"It's not all rainbows and butterfly it's compromise that moves us along"
someone once told me what if things don't get better, what if they keep going wrong? It is something that I have never wanted to believe; being the optimistic person I am. I try to take inspiration from those around me as well as artistic expressions that give me hope. Joan of Arcadia being one of them, along with Annie, Hope, Ellen Foster, Erin Brockovitch, ect. Right now I am going through a phase where I just feel sad. There are so many things going on all at once, and I just have to let them go and think of college. It's not only that some of it seems like it is a separation of even this life. I feel like it is something outside of me, maybe it's just the world, and how I perceive it.

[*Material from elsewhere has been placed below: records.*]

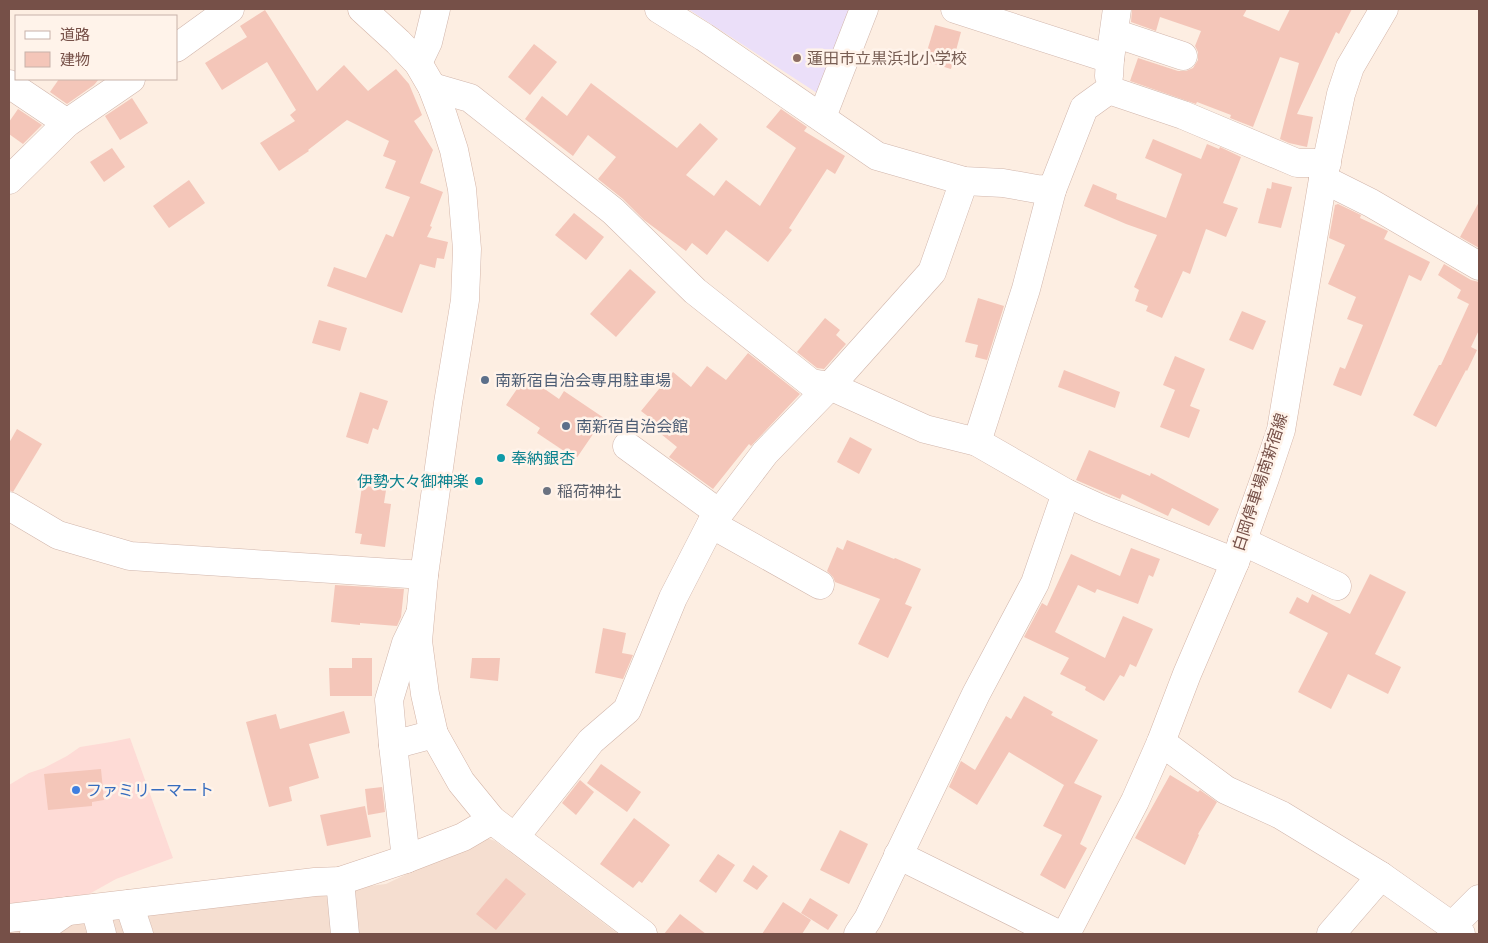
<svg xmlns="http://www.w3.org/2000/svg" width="1488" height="943" font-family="Roboto,'Noto Sans JP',sans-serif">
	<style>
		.residential { fill: #f5ded0 }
		.commercial { fill: #fedbd6 }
		.education { fill: #ebdff9 }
		.building { fill: #f4c6b9 }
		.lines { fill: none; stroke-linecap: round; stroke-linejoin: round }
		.street-casing { stroke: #d1b6ac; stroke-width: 29 }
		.secondary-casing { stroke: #d4b5a8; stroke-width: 29 }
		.street { stroke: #fff; stroke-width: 28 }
		.secondary { stroke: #fff; stroke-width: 28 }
		.education-dot { fill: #8d6e63; stroke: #fff3ea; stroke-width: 2 }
		.service-dot { fill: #5c6f8a; stroke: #fff3ea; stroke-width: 2 }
		.culture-dot { fill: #0f9aa8; stroke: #fff3ea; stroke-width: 2 }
		.worship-dot { fill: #6b7280; stroke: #fff3ea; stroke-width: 2 }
		.shop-dot { fill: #3f7fe0; stroke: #fff3ea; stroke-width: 2 }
		.labels { text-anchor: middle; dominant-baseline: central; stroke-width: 5; stroke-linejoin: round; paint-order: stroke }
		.education-label { font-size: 16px; fill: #785e54; stroke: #fff3ea; text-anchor: start }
		.service-label { font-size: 16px; fill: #4e5e75; stroke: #fff3ea; text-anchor: start }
		.culture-label { font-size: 16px; fill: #0d838f; stroke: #fff3ea; text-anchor: start }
		.street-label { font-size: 16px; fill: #765048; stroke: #fff3ea }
		.worship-label { font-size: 16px; fill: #5b616d; stroke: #fff3ea; text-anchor: start }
		.shop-label { font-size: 16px; fill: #366cbe; stroke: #fff3ea; text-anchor: start }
	</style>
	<rect width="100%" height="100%" fill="#fdeee2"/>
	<polygon class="residential" points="484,837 495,841 618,934 9,934 9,929 386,884"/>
	<polygon class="commercial" points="130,738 173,858 116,879 82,898 9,907 9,785 29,773 44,768 67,756 80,747 111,742"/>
	<polygon class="education" points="688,9 849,9 817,93"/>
	<g class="building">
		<polygon points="1132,9 1247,9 1243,16 1279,31 1290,9 1352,9 1339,34 1336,32 1297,114 1313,117 1307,147 1289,143 1280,139 1299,63 1280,57 1253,127 1230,118 1231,115 1197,102 1196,104 1130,81 1138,58 1178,71 1186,71 1193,68 1198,60 1198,52 1195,46 1201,31 1160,17 1156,31 1131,22"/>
		<polygon points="265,10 317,91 344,65 368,91 396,69 409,84 422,115 414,121 433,150 420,183 443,192 430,226 432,227 427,237 448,242 444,259 437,258 435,268 420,264 402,313 327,286 334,267 366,278 386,234 393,237 410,197 385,188 396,161 383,156 389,141 347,120 308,150 309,151 279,171 260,143 295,121 290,115 296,110 267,62 222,90 205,63 247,37 240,26"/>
		<polygon points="935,25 961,32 951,69 924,61"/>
		<polygon points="534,44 557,62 530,95 508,77"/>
		<polygon points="59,79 99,79 94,85 67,104 50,92"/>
		<polygon points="591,83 677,148 700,123 718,139 686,175 714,196 726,180 760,206 796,148 766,127 781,109 807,127 804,131 845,156 835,174 827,169 789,228 792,230 768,262 726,230 707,255 692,243 686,251 644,220 623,199 598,179 616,157 588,135 573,156 525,119 542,96 567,116"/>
		<polygon points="132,98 148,123 120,140 105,116"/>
		<polygon points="18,109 42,125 23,144 9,134 9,122"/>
		<polygon points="1153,139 1201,159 1207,144 1219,149 1220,147 1241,157 1223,203 1238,208 1226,237 1206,229 1190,274 1183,271 1162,318 1146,311 1148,306 1135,301 1139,290 1134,287 1157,235 1126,224 1084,206 1093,184 1117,194 1116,199 1166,218 1182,174 1145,158"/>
		<polygon points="112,148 125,167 104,182 90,162"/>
		<polygon points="189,180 205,203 169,228 153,206"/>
		<polygon points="1272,182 1292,187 1281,228 1258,223 1267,188 1271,189"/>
		<polygon points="1479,202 1479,248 1460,237"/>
		<polygon points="1338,204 1361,215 1360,218 1388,231 1384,239 1430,262 1421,281 1409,275 1361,396 1333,385 1340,367 1345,369 1363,325 1347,319 1356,297 1328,284 1345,245 1329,238 1335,205"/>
		<polygon points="574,213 604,237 586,260 555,235"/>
		<polygon points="1444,264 1471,280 1479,282 1479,330 1471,347 1477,350 1467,371 1466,370 1436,427 1413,415 1439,365 1441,365 1469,304 1457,298 1461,290 1438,275"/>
		<polygon points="630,269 656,292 616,337 590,314"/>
		<polygon points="978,298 1004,306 987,360 975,357 978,345 965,342"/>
		<polygon points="1242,311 1266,321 1253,350 1229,340"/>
		<polygon points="825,318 840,330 836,335 846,344 824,369 817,368 797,352"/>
		<polygon points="319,320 347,328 340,351 312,343"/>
		<polygon points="748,353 800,394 751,446 749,444 713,489 669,457 677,447 650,425 654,421 641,411 673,372 691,387 707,366 726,380"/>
		<polygon points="1175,356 1205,369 1190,406 1200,410 1189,438 1160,427 1175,390 1163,385"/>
		<polygon points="1064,370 1120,392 1115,408 1058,387"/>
		<polygon points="526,376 559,399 564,391 604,418 576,459 537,433 540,428 506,405"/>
		<polygon points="360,392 388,401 378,430 373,428 368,444 346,437"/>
		<polygon points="17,429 42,444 13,492 9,490 9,443"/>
		<polygon points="850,437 872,449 859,474 837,462"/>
		<polygon points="1089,450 1150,476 1151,473 1219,509 1209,526 1172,508 1168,516 1122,494 1120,499 1076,480"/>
		<polygon points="363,480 387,484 384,503 391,504 385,547 360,544 362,534 355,533"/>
		<polygon points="847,540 894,559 895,558 921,569 905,604 912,607 888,658 858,644 880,599 835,582 833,577 827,571 837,547 843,550"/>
		<polygon points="1131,548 1160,559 1153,577 1149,575 1138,604 1097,589 1095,593 1078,585 1055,632 1105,658 1123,616 1153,629 1136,667 1130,664 1124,677 1120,675 1104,701 1085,690 1086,687 1060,674 1069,658 1024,637 1042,603 1047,606 1071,554 1120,576"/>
		<polygon points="1370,574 1406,592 1375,654 1401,667 1388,694 1348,674 1331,709 1298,692 1328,633 1289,613 1297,597 1308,603 1312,594 1350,614"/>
		<polygon points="335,585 404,589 401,617 397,626 360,623 360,625 331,622"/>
		<polygon points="603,628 626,633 622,653 633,655 623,679 595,673"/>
		<polygon points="352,658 372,658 372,696 330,696 329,668 352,668"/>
		<polygon points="472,658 500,658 498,681 470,678"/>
		<polygon points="1024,696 1053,712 1051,715 1098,740 1074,783 1102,796 1080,844 1087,848 1065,889 1040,875 1062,835 1043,826 1064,785 1009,752 977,805 949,787 961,761 975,770 1006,716 1011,719"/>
		<polygon points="344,711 350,733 309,744 319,778 289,787 292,801 269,807 246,722 276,714 280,729"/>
		<polygon points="601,764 641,792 627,812 587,783"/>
		<polygon points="101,769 104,800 92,802 92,806 48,810 44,774"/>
		<polygon points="1170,775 1198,792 1200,790 1217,802 1198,834 1199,835 1185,865 1135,838"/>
		<polygon points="580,780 594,792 576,815 562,803"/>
		<polygon points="382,787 385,812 368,815 365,789"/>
		<polygon points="365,806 371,837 327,846 320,815"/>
		<polygon points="634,818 670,845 642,883 639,881 633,888 600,864"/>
		<polygon points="840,830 868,844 849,884 820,870"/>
		<polygon points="718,854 735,865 716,893 699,881"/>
		<polygon points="753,865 768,876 757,890 743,881"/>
		<polygon points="506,878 526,894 496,930 476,914"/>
		<polygon points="810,898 838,915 828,930 801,913"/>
		<polygon points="783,902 811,920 802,934 762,934"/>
		<polygon points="680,914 706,934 664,934"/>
	</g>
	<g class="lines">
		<g class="street-casing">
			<g id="street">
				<polyline points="659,9 704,37 877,156 964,181 1003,183 1037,189 1052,190 1084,108 1109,90"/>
				<polyline points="955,9 1110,59"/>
				<polyline points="1114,33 1183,56"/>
				<polyline points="176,48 230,9"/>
				<polyline points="418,63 428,42 436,9"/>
				<polyline points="1109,76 1110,59 1117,9"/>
				<polyline points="9,84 67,123"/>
				<polyline points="432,87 470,98 613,211 695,291 811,383 830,386 925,429 977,442 1066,493 1099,508 1235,562"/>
				<polyline points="1109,90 1183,115 1297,163 1327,163"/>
				<polyline points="822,117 864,9"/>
				<polyline points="1323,179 1371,203 1479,266"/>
				<polyline points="9,180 67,123 131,79"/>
				<polyline points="977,442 1026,289 1052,190"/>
				<polyline points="627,446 719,513"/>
				<polyline points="9,506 58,535 130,556 424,575"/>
				<polyline points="711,524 820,585"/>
				<polyline points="1242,541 1337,586"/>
				<polyline points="420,614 406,643 389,700 393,745 434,734"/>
				<polyline points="1161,742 1226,790 1281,815 1381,876 1452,926 1461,934"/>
				<polyline points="393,745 406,859"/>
				<polyline points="515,837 591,741 627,710 673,598 711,524 765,453 830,386 932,272 964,181"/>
				<polyline points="898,855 1058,934"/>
				<polyline points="340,881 345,934"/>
				<polyline points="129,904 139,934"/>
				<polyline points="95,908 102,934"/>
				<polyline points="1452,926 1479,899"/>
				<polyline points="34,934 67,911"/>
				<polyline points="858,934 868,919 976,694 1035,583 1066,493"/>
				<polyline points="1331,934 1381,876"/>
			</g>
		</g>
		<g class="secondary-casing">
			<g id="secondary">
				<polyline points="362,9 398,42 418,63 432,87 443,116 454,150 462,189 467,249 465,300 448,403 424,575 418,641 425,694 434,734 461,782 492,820 643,934"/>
				<polyline points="9,918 315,882 340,881 406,859 463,837 492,820"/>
				<polyline points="1066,934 1135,801 1161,742 1187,674 1235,562 1265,478 1281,430 1323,179 1341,94 1350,67 1384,9"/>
			</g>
		</g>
		<use href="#street" class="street"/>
		<use href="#secondary" class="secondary"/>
	</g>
	<circle class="education-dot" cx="797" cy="58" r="5"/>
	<g class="service-dot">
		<circle cx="485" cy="380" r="5"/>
		<circle cx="566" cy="426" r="5"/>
	</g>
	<g class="culture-dot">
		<circle cx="501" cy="458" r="5"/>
		<circle cx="479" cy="481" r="5"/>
	</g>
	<circle class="worship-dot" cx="547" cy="491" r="5"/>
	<circle class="shop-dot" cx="76" cy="790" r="5"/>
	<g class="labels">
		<g class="education-label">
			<text x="807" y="58">蓮田市立黒浜北小学校</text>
		</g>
		<g class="service-label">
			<text x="495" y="380">南新宿自治会専用駐車場</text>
			<text x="576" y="426">南新宿自治会館</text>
		</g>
		<g class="culture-label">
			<text x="511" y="458">奉納銀杏</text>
			<text x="469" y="481" text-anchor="end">伊勢大々御神楽</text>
		</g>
		<g class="street-label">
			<text transform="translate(1260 482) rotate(-72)">白岡停車場南新宿線</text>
		</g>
		<g class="worship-label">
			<text x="557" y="491">稲荷神社</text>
		</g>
		<g class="shop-label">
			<text x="86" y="790">ファミリーマート</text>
		</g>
	</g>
	<rect width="1488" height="943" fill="none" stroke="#765048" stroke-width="20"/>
	<rect x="15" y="15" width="162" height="65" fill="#fff3ea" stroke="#c8b2a9"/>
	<rect x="25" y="31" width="25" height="8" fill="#ffffff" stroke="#c8b2a9"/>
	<text x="60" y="40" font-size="15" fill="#765048">道路</text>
	<rect x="25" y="52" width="25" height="15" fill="#f4c6b9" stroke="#c8b2a9"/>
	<text x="60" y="65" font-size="15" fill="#765048">建物</text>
</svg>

I took my mid-term today for linguistics. I am scared shitless about how well I actually did on it. Math is going midiorcruly however you spell that word. My love keeps telling me that I will be a great teacher because I often doubt what I can do. Nothing to laugh at their even though I would love to write a ha ha in there. I am willing to acknowledge that I to make mistakes, I"m only human. My friend made a big mistake this weekend hurting me greatly only non presence. This person was not there for me like they said they would be, but spent time with others. It was her choice I guess, that she will have to live with. It will be a long time til we see each other again.
As much as I feel emotionally hurt by the world, some of it's people (mostly the government), and it's choices. I know that I cannot just stop time, the world, or life from existing. I believe it is important for me to have a good cry and move on. I will have to push some obstacles out of the way. It's not going to be easy. As "Matilda" said "No more miss nice girl!"